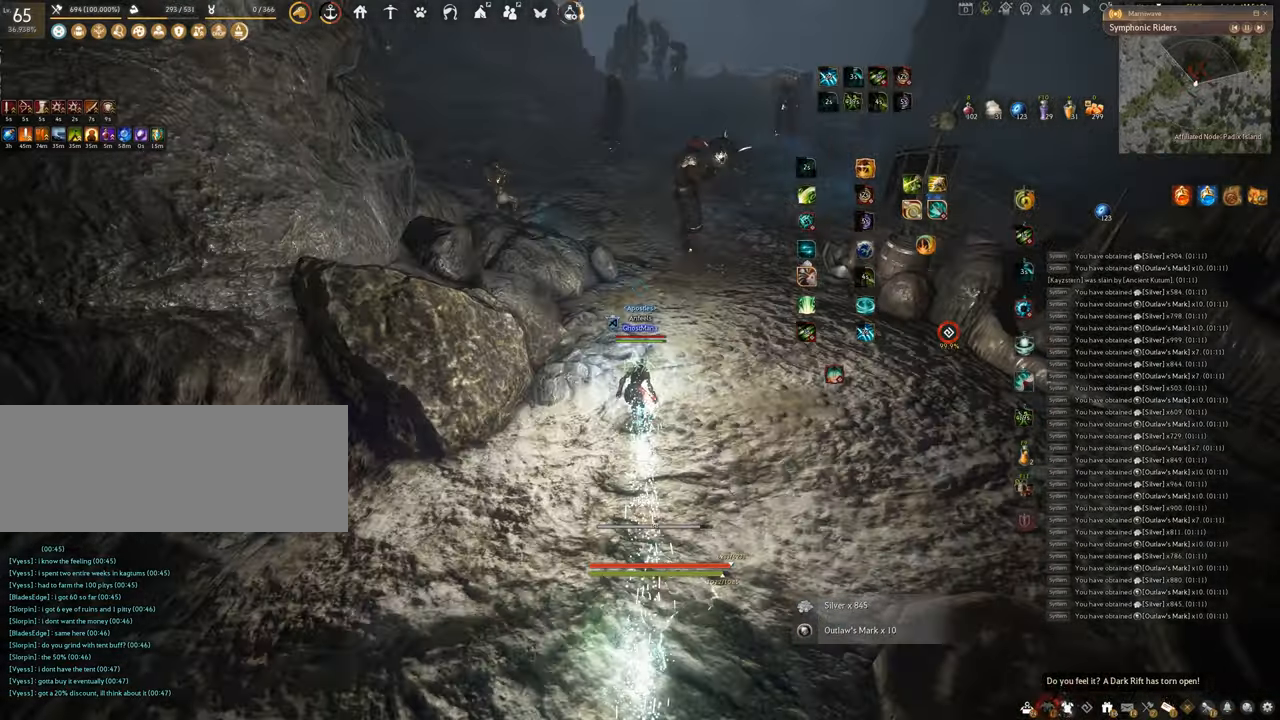
{"keys": ["w"], "mouse": ["right"], "events": []}
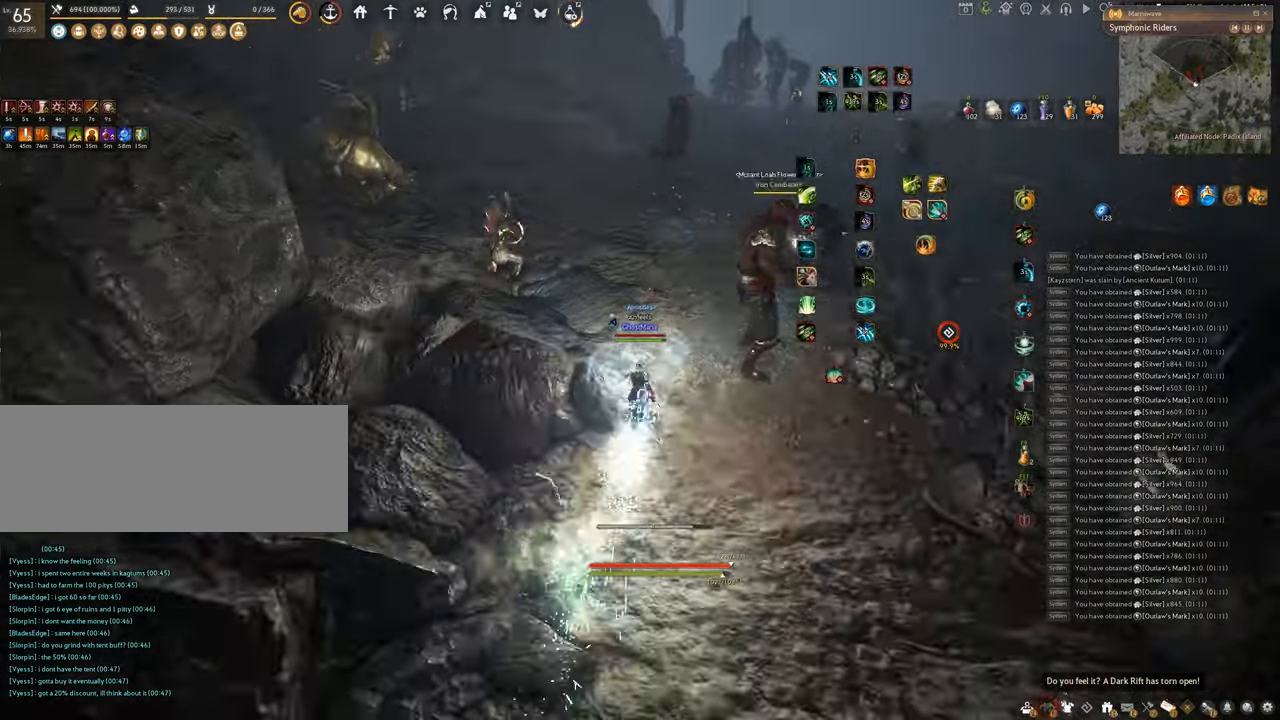
{"keys": ["w"], "mouse": ["right"], "events": []}
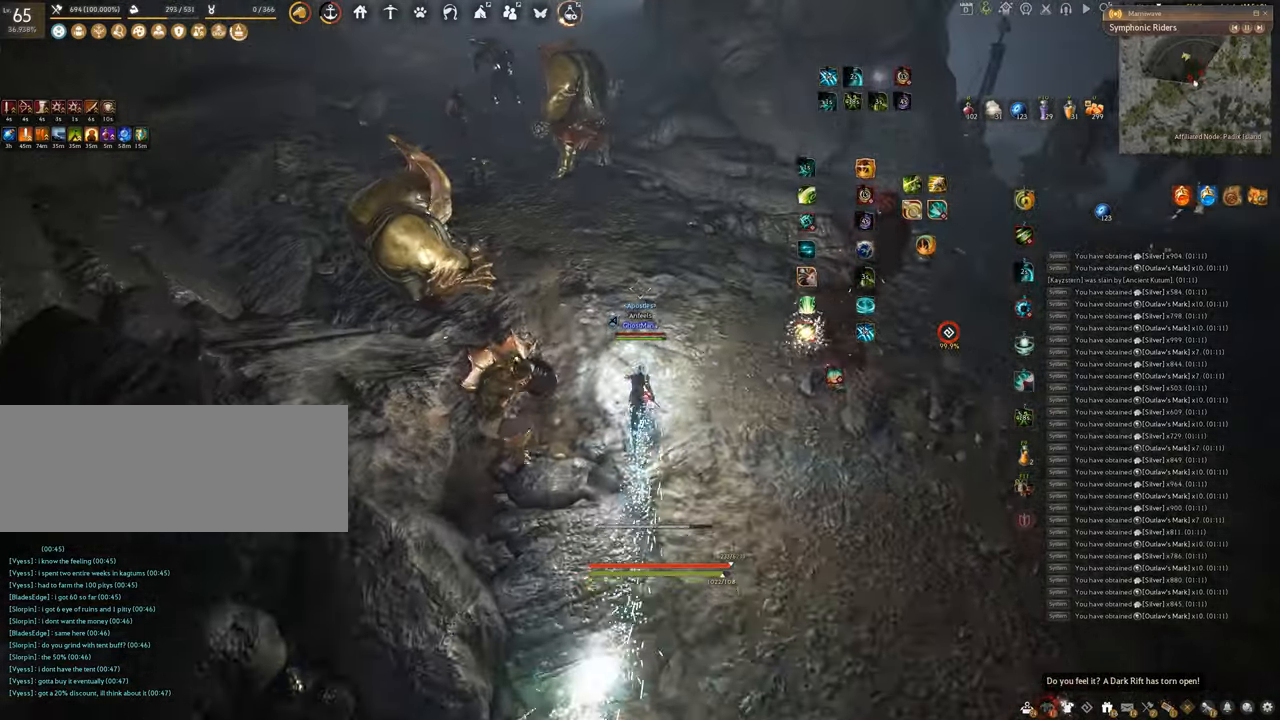
{"keys": ["f", "w"], "mouse": [], "events": [[367, "f", "down"], [384, "mouse_right", "up"]]}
_____
Copy the whole listing exactly, excluding the pictures in it.

» YOUR RESPONSE
{"keys": ["w"], "mouse": ["right"], "events": []}
{"keys": ["w"], "mouse": ["right"], "events": []}
{"keys": ["f", "w"], "mouse": [], "events": [[367, "f", "down"], [384, "mouse_right", "up"]]}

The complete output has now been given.